• **EXERCISE PROMPT**:
Output every record again so that it matches the original word for word.

• **RECORD EXTRACTS**:
★ ★ ★ ★ ★ ★ ★
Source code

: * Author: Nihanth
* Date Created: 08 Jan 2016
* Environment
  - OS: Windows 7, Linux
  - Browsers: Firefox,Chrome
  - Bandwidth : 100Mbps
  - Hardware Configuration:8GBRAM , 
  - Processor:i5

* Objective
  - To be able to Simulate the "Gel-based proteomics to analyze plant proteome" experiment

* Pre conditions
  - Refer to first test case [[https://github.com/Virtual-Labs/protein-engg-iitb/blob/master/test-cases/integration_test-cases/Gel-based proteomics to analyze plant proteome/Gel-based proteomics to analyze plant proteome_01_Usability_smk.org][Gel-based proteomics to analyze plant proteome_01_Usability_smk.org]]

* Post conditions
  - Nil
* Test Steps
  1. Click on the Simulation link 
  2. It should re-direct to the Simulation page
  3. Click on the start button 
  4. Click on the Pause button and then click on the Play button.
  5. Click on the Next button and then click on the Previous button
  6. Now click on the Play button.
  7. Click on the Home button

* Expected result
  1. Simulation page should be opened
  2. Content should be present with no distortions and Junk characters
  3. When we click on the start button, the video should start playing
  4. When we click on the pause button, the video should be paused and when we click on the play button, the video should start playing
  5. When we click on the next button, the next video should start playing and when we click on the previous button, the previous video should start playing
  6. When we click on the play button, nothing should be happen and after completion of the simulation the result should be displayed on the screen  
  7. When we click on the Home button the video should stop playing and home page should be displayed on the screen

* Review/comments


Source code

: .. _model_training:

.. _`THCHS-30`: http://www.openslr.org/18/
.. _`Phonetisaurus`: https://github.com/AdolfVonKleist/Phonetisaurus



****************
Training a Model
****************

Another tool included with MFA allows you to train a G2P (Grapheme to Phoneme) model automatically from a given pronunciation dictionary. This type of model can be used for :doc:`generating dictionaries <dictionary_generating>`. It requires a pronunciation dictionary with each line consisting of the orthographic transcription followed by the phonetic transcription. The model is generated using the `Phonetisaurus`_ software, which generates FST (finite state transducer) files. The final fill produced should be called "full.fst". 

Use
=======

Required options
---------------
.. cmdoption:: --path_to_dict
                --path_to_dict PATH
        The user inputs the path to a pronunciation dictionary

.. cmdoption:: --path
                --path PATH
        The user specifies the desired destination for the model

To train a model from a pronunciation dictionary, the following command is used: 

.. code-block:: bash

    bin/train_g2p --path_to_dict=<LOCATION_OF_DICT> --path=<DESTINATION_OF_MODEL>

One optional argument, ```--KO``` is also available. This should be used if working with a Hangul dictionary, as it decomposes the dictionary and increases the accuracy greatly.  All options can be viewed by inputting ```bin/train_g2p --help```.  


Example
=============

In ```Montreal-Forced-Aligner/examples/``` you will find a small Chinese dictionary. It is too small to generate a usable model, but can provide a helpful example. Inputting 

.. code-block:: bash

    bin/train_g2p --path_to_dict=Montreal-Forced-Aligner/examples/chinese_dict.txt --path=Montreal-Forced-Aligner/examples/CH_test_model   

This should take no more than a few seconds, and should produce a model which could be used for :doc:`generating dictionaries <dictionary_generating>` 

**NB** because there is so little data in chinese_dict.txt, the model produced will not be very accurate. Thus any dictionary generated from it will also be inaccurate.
★ ★ ★ ★ ★ ★ ★
• **RESULT OF THE TASK**:
Source code

: * Author: Nihanth
* Date Created: 08 Jan 2016
* Environment
  - OS: Windows 7, Linux
  - Browsers: Firefox,Chrome
  - Bandwidth : 100Mbps
  - Hardware Configuration:8GBRAM , 
  - Processor:i5

* Objective
  - To be able to Simulate the "Gel-based proteomics to analyze plant proteome" experiment

* Pre conditions
  - Refer to first test case [[https://github.com/Virtual-Labs/protein-engg-iitb/blob/master/test-cases/integration_test-cases/Gel-based proteomics to analyze plant proteome/Gel-based proteomics to analyze plant proteome_01_Usability_smk.org][Gel-based proteomics to analyze plant proteome_01_Usability_smk.org]]

* Post conditions
  - Nil
* Test Steps
  1. Click on the Simulation link 
  2. It should re-direct to the Simulation page
  3. Click on the start button 
  4. Click on the Pause button and then click on the Play button.
  5. Click on the Next button and then click on the Previous button
  6. Now click on the Play button.
  7. Click on the Home button

* Expected result
  1. Simulation page should be opened
  2. Content should be present with no distortions and Junk characters
  3. When we click on the start button, the video should start playing
  4. When we click on the pause button, the video should be paused and when we click on the play button, the video should start playing
  5. When we click on the next button, the next video should start playing and when we click on the previous button, the previous video should start playing
  6. When we click on the play button, nothing should be happen and after completion of the simulation the result should be displayed on the screen  
  7. When we click on the Home button the video should stop playing and home page should be displayed on the screen

* Review/comments


Source code

: .. _model_training:

.. _`THCHS-30`: http://www.openslr.org/18/
.. _`Phonetisaurus`: https://github.com/AdolfVonKleist/Phonetisaurus



****************
Training a Model
****************

Another tool included with MFA allows you to train a G2P (Grapheme to Phoneme) model automatically from a given pronunciation dictionary. This type of model can be used for :doc:`generating dictionaries <dictionary_generating>`. It requires a pronunciation dictionary with each line consisting of the orthographic transcription followed by the phonetic transcription. The model is generated using the `Phonetisaurus`_ software, which generates FST (finite state transducer) files. The final fill produced should be called "full.fst". 

Use
=======

Required options
---------------
.. cmdoption:: --path_to_dict
                --path_to_dict PATH
        The user inputs the path to a pronunciation dictionary

.. cmdoption:: --path
                --path PATH
        The user specifies the desired destination for the model

To train a model from a pronunciation dictionary, the following command is used: 

.. code-block:: bash

    bin/train_g2p --path_to_dict=<LOCATION_OF_DICT> --path=<DESTINATION_OF_MODEL>

One optional argument, ```--KO``` is also available. This should be used if working with a Hangul dictionary, as it decomposes the dictionary and increases the accuracy greatly.  All options can be viewed by inputting ```bin/train_g2p --help```.  


Example
=============

In ```Montreal-Forced-Aligner/examples/``` you will find a small Chinese dictionary. It is too small to generate a usable model, but can provide a helpful example. Inputting 

.. code-block:: bash

    bin/train_g2p --path_to_dict=Montreal-Forced-Aligner/examples/chinese_dict.txt --path=Montreal-Forced-Aligner/examples/CH_test_model   

This should take no more than a few seconds, and should produce a model which could be used for :doc:`generating dictionaries <dictionary_generating>` 

**NB** because there is so little data in chinese_dict.txt, the model produced will not be very accurate. Thus any dictionary generated from it will also be inaccurate.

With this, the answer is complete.